Manuscript Title: Symbolic computation of the phoretic acceleration of convex particles suspended in a non-uniform gas
Authors: Martin Kröger, Markus Hütter
Program title: PHORETIC
Catalogue identifier: ADYI_v1_0 Distribution format: tar.gz
Journal reference: Comput. Phys. Commun. 175(2006)650
Programming language: Mathematica®, version 5.2 or later. PHORETIC makes use of the DiscreteMath'Combinatorica' Mathematica® package.
Computer: All platforms with a monitor.
Operating system: Linux, Windows XP, Unix, Mac-OS.
RAM: 10 MByte
Keywords: Phoretic acceleration, Forces, Torques, Thermophoresis, Rheophoresis, Barophoresis, Friction, Aerosol, Nanoparticle, Gas, Velocity distribution function, Convex particle, Cylinder, Ellipsoid, Nonequilibrium gas, Momentum expansion, Half-sphere integrals.

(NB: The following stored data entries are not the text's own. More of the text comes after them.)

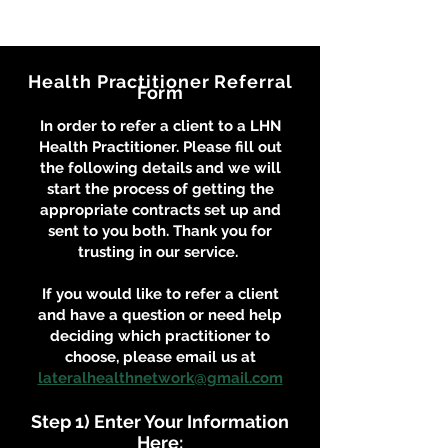
Health Practitioner Referral
Form
In order to refer a client to a LHN
Health Practitioner. Please fill out
the following details and we will
start the process of getting the
appropriate contracts set up and
sent to you both. Thank you for
trusting in our service.
If you would like to refer a client
and have a question or need help
deciding which practitioner to
choose, please email us at
lateralhealthnetwork@gmail.com
Step 1) Enter Your Information
Here:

PACS: 51.10.+y, 05.06.-k, 02.70.Wz.
Classification: 5, 12, 23.
Nature of problem: Starting from a non-uniform velocity distribution function of a gas in terms of its moments, i.e., field variables, and field gradients such as temperature, pressure, or velocity field, the problem is to analytically calculate forces and torques acting onto arbitrarly shaped convex tracer (aerosol) particles small in size compared to the mean free path of the gas. The collision process is modeled as a superposition of elastic and diffusive scattering processes (parameterized by 0 ≤ α ≤ 1).

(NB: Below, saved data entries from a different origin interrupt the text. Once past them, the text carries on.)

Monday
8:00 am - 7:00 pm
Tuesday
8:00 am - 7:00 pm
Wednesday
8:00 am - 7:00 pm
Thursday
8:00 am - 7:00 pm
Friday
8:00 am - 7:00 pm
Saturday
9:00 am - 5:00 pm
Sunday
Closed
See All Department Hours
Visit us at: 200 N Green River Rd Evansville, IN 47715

Solution method: We implemented the solution to this problem in the symbolic programming language Mathematica®. The program allows an arbitrary shape of the tracer particle and an arbitrary distribution function of the gas to be specified and returns symbolic or numerical expressions for forces and torques. The solution requires the calculation of half-sphere and base surface integrals and subsequent symbolic algebraic and tensorial manipulations.

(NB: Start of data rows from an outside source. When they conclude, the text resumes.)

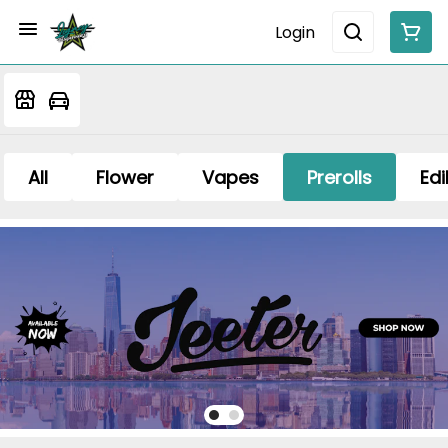
Login
All
Flower
Vapes
Prerolls
Edi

Restrictions: Not known. In case the software cannot calculate surface integrals analytically it offers the possibility to proceed with a numerical evaluation of the corresponding terms.
Running time: Typical running times mostly depend on the shape of the tracer particle. For all examples included in the software distribution run times are below 5 minutes on a modern single-processor platform.